El mercado de San Antón
Visit this market hall to get a completely sensual experience of Spanish food and produce. It's a bit touristy, a bit overpriced, but, the roof top bar makes it worth a visit!
When Dover Street Market suddenly seems like French Connection
I don't mean to be rude, but, fashion peeps in Britain can seriously learn from Spanish interior design and visual merchandising! We were completely blown away by the wealth of new, innovative concept stores and boutiques in Madrid like Amen in Malasaña - the best thing about them? You can tell that the Spanish haven't lost their enthusiasm, fun and vibrancy when it comes to fashion, something that I feel is disappearing in a sea of minimalist, wannabe Scandinavian London retail concepts.

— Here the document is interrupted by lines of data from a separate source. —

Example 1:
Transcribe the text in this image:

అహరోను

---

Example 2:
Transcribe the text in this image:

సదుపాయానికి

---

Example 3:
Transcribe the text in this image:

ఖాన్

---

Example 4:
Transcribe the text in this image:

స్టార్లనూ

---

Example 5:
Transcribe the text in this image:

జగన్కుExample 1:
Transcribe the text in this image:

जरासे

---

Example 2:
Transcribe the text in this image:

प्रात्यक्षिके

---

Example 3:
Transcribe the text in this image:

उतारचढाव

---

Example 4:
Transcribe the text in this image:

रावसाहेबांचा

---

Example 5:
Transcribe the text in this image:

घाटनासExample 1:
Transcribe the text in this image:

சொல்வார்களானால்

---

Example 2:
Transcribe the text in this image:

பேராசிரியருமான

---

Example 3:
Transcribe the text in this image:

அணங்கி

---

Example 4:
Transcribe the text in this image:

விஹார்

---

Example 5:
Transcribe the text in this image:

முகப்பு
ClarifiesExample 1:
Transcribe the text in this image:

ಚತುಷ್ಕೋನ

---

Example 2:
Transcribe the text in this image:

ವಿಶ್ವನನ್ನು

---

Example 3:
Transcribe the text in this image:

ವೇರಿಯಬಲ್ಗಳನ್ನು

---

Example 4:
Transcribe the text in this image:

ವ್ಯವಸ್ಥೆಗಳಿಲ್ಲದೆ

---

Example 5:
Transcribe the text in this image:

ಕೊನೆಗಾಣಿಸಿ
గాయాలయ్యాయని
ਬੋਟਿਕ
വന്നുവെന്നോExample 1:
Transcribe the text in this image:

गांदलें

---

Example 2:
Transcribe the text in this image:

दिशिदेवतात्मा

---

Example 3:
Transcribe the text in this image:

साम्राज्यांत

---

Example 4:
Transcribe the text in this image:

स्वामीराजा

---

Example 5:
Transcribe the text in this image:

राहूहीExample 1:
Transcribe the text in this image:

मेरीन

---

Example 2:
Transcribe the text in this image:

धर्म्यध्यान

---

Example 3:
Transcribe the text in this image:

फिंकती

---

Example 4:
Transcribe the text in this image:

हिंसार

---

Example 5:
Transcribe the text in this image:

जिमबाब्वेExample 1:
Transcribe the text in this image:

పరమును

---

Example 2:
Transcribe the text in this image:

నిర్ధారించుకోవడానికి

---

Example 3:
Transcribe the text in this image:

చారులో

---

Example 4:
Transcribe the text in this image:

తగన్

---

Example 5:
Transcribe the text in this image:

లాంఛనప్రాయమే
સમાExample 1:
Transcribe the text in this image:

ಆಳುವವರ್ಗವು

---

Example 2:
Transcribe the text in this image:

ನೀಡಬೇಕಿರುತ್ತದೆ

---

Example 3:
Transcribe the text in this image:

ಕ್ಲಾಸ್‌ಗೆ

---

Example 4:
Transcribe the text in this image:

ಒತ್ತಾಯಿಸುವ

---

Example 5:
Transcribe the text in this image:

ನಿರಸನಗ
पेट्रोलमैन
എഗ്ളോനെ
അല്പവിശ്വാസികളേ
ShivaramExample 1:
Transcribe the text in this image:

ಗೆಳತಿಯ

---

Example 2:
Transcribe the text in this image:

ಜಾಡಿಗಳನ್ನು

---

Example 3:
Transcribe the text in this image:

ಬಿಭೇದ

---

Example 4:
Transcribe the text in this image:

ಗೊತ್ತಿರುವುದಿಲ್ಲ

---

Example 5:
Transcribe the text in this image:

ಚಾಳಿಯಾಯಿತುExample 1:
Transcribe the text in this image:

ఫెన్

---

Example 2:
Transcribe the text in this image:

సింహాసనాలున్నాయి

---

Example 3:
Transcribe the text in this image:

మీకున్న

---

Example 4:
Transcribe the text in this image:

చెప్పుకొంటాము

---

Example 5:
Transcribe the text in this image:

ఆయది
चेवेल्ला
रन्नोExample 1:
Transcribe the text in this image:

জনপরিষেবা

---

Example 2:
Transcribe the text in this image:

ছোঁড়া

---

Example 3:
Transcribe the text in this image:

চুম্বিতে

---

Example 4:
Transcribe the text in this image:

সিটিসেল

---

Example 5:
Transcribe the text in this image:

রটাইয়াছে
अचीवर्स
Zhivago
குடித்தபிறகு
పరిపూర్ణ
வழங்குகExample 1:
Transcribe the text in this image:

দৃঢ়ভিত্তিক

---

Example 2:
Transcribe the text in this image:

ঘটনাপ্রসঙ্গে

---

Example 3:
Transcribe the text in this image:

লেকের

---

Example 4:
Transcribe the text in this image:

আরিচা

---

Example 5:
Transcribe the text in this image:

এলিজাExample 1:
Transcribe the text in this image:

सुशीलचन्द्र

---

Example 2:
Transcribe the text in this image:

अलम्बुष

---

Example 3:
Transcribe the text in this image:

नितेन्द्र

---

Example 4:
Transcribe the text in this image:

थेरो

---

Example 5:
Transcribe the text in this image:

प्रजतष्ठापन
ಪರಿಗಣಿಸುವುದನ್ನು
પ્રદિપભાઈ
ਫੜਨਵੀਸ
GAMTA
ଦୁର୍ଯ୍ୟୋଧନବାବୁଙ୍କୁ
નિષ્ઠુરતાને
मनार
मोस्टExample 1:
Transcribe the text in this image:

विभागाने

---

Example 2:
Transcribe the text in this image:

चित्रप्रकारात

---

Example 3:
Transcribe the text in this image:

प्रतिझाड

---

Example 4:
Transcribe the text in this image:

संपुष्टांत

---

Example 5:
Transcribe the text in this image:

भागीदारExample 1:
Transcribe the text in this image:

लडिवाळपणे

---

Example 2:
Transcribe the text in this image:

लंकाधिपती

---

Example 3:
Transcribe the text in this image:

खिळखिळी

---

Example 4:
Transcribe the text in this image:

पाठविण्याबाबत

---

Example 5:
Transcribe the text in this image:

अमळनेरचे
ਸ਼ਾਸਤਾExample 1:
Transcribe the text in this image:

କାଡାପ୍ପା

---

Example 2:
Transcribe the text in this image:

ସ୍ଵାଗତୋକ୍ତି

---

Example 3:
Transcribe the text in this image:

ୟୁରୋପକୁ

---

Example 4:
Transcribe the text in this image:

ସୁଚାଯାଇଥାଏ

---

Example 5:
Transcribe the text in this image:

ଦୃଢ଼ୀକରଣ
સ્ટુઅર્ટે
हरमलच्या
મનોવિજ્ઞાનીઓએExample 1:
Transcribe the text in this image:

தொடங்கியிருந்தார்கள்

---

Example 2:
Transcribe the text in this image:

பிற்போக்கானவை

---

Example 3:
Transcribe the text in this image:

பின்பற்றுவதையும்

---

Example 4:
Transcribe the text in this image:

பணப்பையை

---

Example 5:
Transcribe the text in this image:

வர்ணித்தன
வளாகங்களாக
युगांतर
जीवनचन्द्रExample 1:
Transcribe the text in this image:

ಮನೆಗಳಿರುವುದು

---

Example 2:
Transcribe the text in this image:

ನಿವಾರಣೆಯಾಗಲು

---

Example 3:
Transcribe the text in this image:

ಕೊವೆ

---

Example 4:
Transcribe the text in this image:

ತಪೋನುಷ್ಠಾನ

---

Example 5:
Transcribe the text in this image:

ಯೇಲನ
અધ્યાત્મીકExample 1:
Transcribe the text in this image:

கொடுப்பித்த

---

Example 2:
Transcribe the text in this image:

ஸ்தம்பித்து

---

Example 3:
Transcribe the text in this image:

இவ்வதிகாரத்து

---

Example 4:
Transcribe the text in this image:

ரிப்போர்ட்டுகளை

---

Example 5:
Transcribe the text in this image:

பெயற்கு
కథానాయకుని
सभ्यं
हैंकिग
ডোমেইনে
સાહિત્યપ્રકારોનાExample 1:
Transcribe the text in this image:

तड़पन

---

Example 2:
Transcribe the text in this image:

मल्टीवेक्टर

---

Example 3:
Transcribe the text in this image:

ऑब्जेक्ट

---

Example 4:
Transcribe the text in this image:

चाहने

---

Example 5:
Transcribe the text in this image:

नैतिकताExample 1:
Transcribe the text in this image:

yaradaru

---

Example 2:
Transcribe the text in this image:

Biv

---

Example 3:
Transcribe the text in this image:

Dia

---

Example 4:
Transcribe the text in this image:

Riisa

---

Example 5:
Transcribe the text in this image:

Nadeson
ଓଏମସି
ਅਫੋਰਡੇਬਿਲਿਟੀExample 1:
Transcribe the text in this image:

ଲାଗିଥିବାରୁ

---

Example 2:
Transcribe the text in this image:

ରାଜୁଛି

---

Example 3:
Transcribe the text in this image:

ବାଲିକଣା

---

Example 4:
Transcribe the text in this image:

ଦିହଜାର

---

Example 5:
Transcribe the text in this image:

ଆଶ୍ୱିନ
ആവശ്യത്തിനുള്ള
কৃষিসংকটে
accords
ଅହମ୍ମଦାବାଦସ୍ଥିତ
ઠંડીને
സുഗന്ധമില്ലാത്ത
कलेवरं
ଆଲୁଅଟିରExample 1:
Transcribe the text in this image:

Triángulo del Arte de Madrid
Upon the Prado and the Thyssen-Bornemisza, the Reina Sofía museum is one of my favourites as it shows a wealth of surrealist artists' works, as well as Pablo Picasso's celebrated Guernica painting and my personal favourite, Dalí's 'figura en una finestra' oil painting of his sister Anna Maria looking out of the window. The courtyard at the center of the museum is absolutely beautiful and the perfect place to take a break from the heat and buzz of the city.
...And then there's street art
The whole city is covered in a mixture of graffiti and street art which forms a brilliant contrast to its clean and immaculate art museums. My favourite type of art? One that's not actually meant to be art in the first place! It reveals the different layers, old and new, that create a one of a kind image of the city and make you fantasise about its history and future.
Caixa Forum is an art museum meets cultural center meets conference venue in the heart of the city. We were mesmerised by the architecture of the building which was built from the remains of an old power station and created by Swiss architects Herzog & de Meuron (who also designed the new Tate Modern museum!). The vertical forest plant wall forms the perfect contrast to the industrial feel of the main building, a reference to the botanic garden which is just around the corner.
Malasaña nights and dinner at la Pescadería
We returned to our beloved Malasaña yet again for drinks and seafood at la Pescadería. We ordered their pan fried chipriones (baby squid) and sea bream ceviche, which were absolutely delicious!
Have you fallen in love with Madrid yet? I have, completely, utterly, head over heels! The city offers everything you could wish for for a city trip, great food, amazing art and fashion, friendly people and an atmosphere that makes you love and appreciate living... in the moment!